Чешский роман XX века и пути реализма в европейских литературах — страница 47 из 60

12.

Чапек находится в начале возникновения этого типа романа. Его интересуют не столько результаты, сколько утверждение самого процесса многоаспектного подхода к миру. И в этом отношении трилогия принадлежит к новаторским явлениям европейского романа. Конечно, не приходится абсолютизировать подобную форму, так как «всевластный» автор эпического романа не исчез и роман такого типа продолжает успешно развиваться.

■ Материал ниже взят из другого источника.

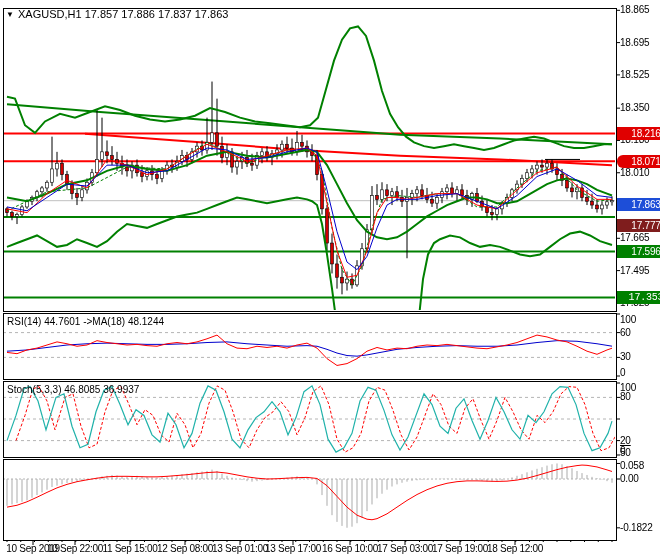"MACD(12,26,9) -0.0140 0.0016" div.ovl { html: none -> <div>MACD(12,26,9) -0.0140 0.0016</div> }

Но несомненно также, что в трилогии Чапек вступил на путь, который потом привёл к созданию новых ценностей и во многом обогатил европейский роман.

В чешской критике истинное значение трилогии было определено не сразу. Одна из немногих попыток обозначить её место в европейской литературе сделана Ф. Гётцем, рассматривавшим её в широком кругу западной психологической прозы от М. Пруста до Л. Селина. Гётц подчёркивает у Чапека «конкретный поэтический гуманизм, который выделяет его на этом фоне». Критик считает, что у Чапека разложение истины через субъективное восприятие сопровождается «её объективным воссозданием на новом уровне». В противоположность западноевропейской прозе, «сознание плюрализма человеческой личности становится источником любовного внимания к человеку и подлинного гуманизма», — утверждает Гётц и отмечает, что Чапек «сумел превратить яды, вырабатываемые в Европе в течение целого столетия, в благотворный напиток» 13.

Чапек с горечью говорил, что значительная часть критики не поняла трилогии. Её художественное новаторство заметили только немногие. Так, Й. Гора по выходе трилогии подчёркивал, что «романическая форма, созданная Чапеком, — новый шаг в развитии мирового романа» 14. Пуйманова писала о месте трилогии в мировой европейской литературе: «Марсель Пруст искал в своём знаменитом цикле романов утраченное время, а Карел Чапек ищет в своей трилогии, слава которой будет, несомненно, возрастать в будущем, утраченную правду, погружаясь со всей самоотверженностью художника в тишину, которая переживёт грохот, царящий на историческом распутье» 15.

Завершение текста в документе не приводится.